───── PROVIDED DATA

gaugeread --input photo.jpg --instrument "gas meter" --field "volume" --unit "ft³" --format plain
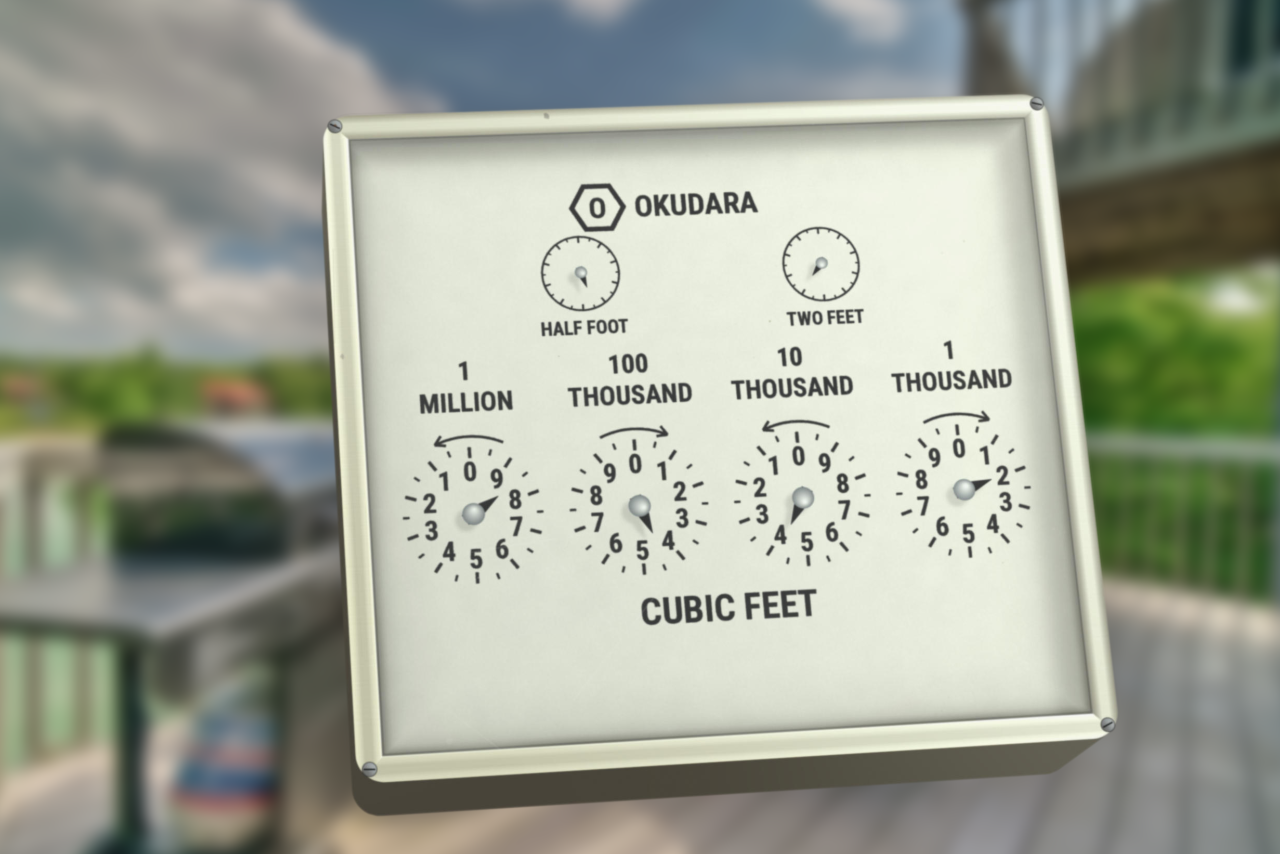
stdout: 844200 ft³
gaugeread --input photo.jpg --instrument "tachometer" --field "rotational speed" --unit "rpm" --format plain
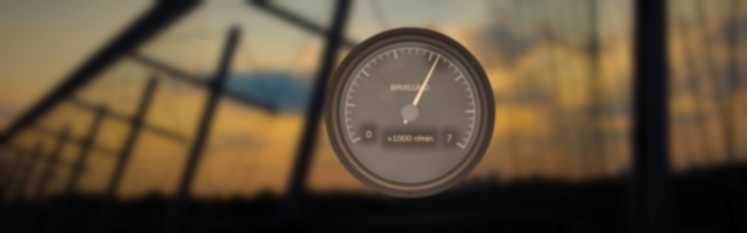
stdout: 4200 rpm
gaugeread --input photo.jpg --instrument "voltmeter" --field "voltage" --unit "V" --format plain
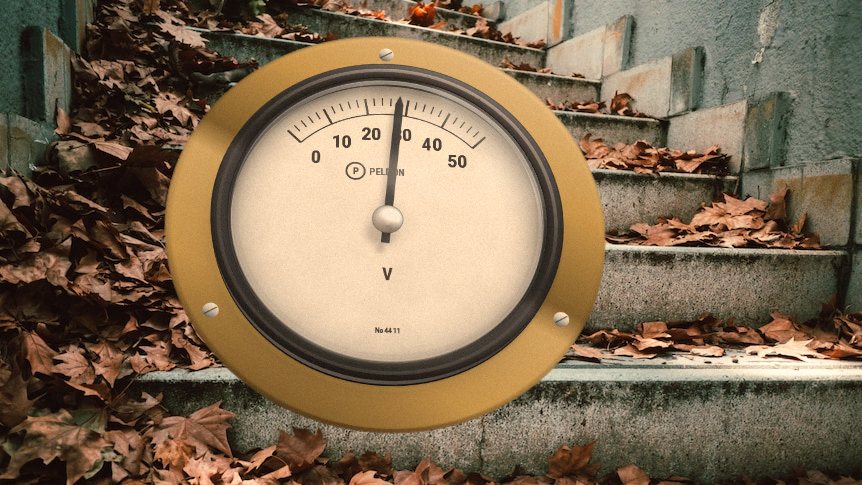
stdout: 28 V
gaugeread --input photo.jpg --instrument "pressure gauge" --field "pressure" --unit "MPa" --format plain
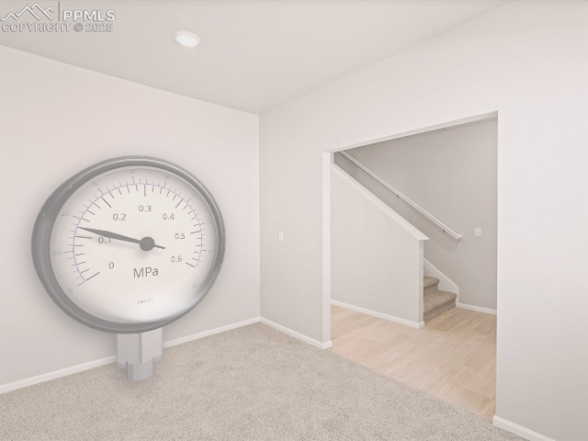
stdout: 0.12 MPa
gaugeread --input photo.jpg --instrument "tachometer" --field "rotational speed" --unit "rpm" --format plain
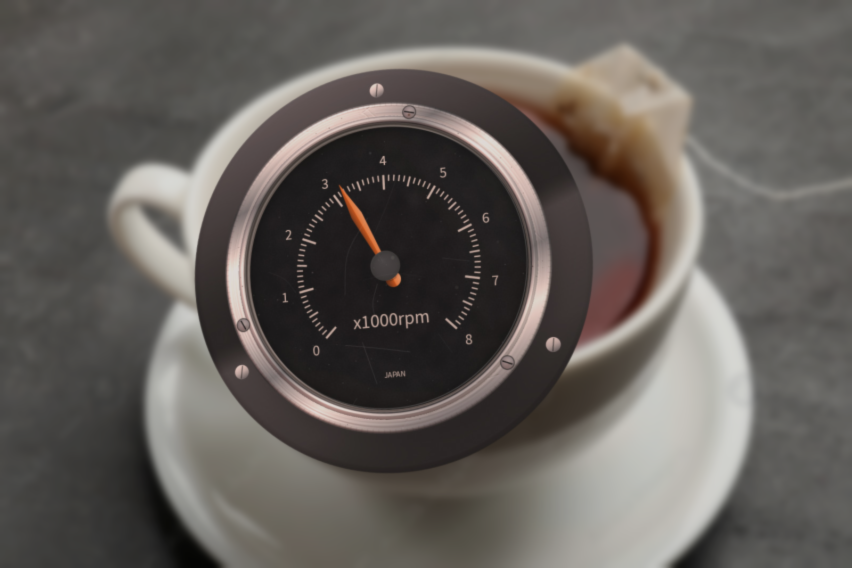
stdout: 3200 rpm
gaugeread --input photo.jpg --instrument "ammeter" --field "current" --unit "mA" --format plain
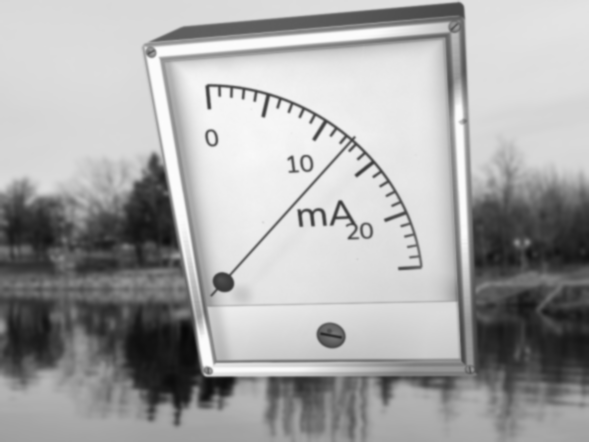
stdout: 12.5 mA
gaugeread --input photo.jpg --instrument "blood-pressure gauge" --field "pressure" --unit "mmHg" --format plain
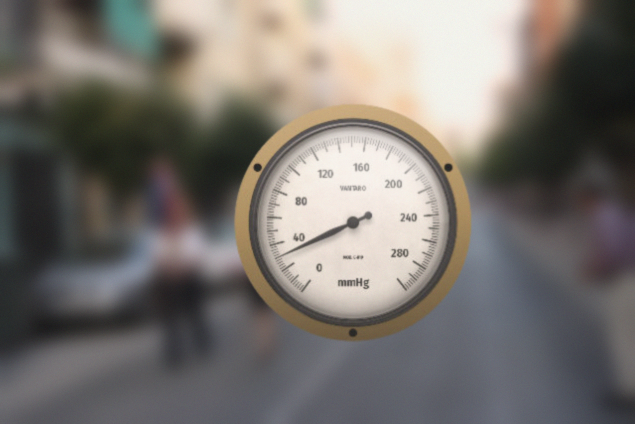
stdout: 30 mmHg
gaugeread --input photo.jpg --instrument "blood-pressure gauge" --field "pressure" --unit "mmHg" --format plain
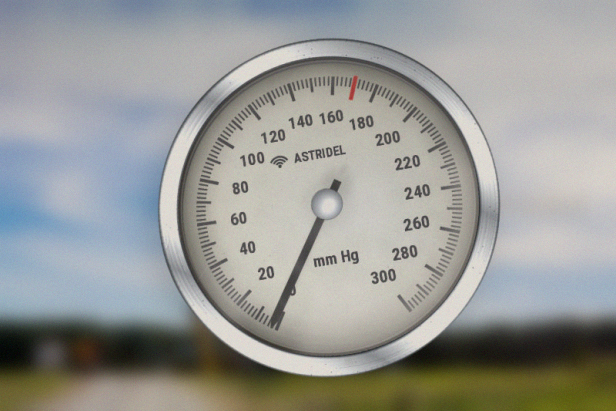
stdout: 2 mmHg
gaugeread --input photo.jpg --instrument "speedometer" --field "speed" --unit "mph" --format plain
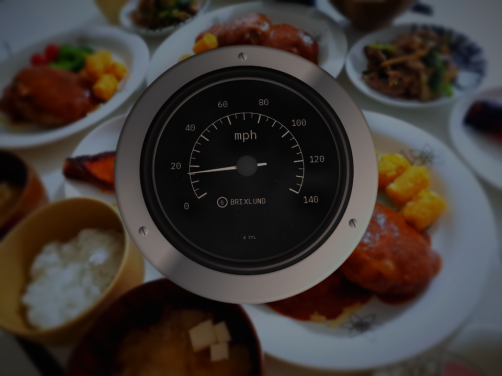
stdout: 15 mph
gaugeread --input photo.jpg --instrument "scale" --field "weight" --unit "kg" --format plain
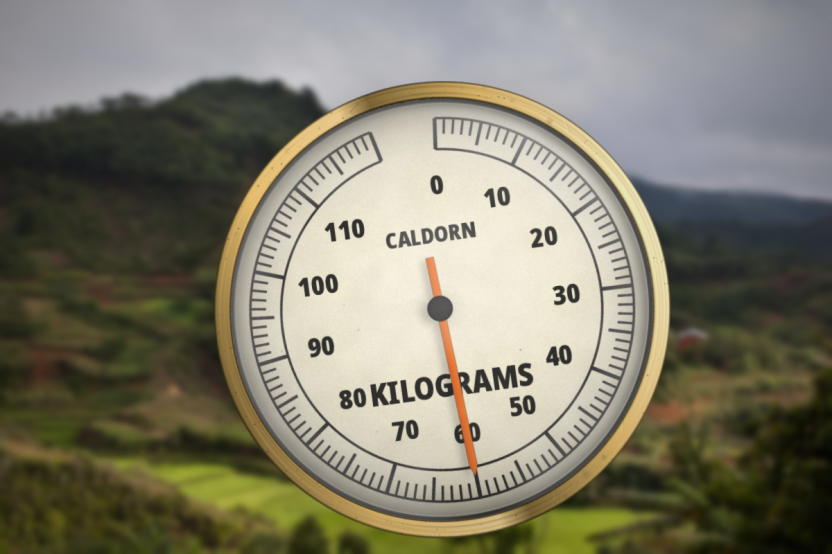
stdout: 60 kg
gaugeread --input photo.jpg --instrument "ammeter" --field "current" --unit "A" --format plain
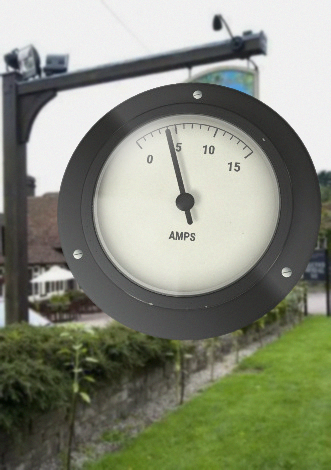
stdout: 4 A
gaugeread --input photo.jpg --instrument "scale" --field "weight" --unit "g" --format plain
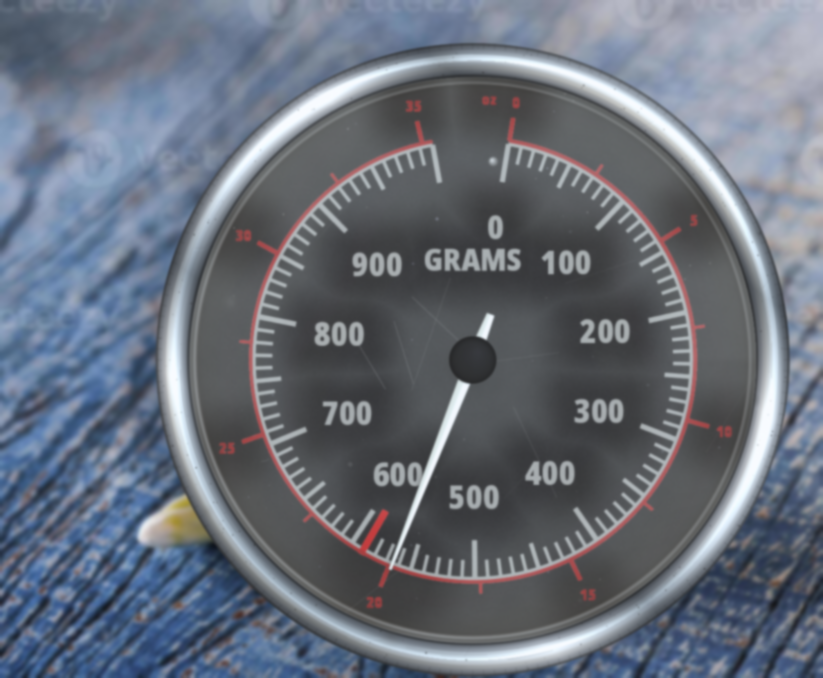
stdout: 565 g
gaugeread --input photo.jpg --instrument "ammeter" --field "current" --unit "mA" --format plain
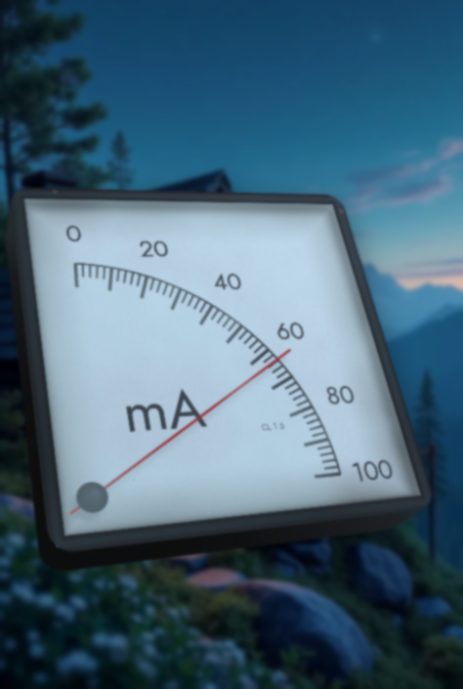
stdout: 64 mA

──────────

=== WHAT TO WORK ON ===
Report every line in the records above that contains the word "weight", reproducing each line in full.

=== EXERCISE ANSWER ===
gaugeread --input photo.jpg --instrument "scale" --field "weight" --unit "kg" --format plain
gaugeread --input photo.jpg --instrument "scale" --field "weight" --unit "g" --format plain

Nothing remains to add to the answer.